The school will give an introductory course on the fundamental concept of power consumption and energy efficiency in HPC systems. Then it will focuses on the mechanisms that today computing elements and systems provide in terms of monitoring and control the power and energy dissipation. Finally it will introduce and give hand ons on a set of tools for reducing the energy consumption in HPC devices. The school is organized in four main sessions driving the audience from the physical and engineering principles underlying power consumption in supercomputing systems to the practical usage of state-of-the-art tools for monitoring and controlling the energy efficiency of supercomputing machines and workloads. The tools that will be covered are the MSR-SAFE (LLNL), MERIC (IT4I), COUNTDOWN (UNIBO), GEOPM (Intel) libraries.
Skills:
By the end of the course, participants will be expected to:
Target Audience:
Researchers, student, system administrator, application developers who may wish to limit the environmental impact of their computations, as well as reducing the cost of energy provisioning in supercomputing system - promoting a more sustainable supercomputing ecosystem.
Pre-requisites:
Knowledge of Fortran or C/C++. Elementary notions of Linux/Unix.

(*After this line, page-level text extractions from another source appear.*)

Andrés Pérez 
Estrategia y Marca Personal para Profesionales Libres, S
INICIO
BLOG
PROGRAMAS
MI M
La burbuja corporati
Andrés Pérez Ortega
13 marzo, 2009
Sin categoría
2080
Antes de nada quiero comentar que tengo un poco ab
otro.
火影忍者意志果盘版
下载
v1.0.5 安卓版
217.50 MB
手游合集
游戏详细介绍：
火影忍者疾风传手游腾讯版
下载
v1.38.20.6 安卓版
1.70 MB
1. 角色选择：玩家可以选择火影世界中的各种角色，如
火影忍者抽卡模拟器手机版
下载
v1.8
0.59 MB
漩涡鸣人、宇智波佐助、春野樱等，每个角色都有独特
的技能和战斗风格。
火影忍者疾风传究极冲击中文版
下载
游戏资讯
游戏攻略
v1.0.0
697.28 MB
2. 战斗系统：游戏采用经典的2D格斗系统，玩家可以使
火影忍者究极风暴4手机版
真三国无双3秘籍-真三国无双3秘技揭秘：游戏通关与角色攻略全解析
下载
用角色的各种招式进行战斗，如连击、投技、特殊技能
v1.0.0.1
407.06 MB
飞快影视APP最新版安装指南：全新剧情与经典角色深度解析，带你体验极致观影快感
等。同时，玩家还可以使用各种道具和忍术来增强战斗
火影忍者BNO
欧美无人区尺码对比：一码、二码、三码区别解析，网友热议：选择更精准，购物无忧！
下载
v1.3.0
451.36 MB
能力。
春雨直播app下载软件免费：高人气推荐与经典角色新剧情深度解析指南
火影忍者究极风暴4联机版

Knowledge of computing architecture
Experience in running HPC applications or systems Basic knowledge of parallel programming OpenMP and/or MPI
Grant
The course is FREE of charge.
The lunch for the two days will be offered to all the participants and some grants are available. The only requirement to be eligible is to be not funded by your institution to attend the course and to work and live in an institute outside the Bologna area. The grant will be 200 euros for students working and living outside Italy and 100 euros for students working and living in Italy (outside Bologna area). Some documentation will be required and the grant will be paid only after a certified presence of minimum 80% of the lectures.
Further information about how to request the grant, will be provided at the confirmation of the course: about 3 weeks before the starting date.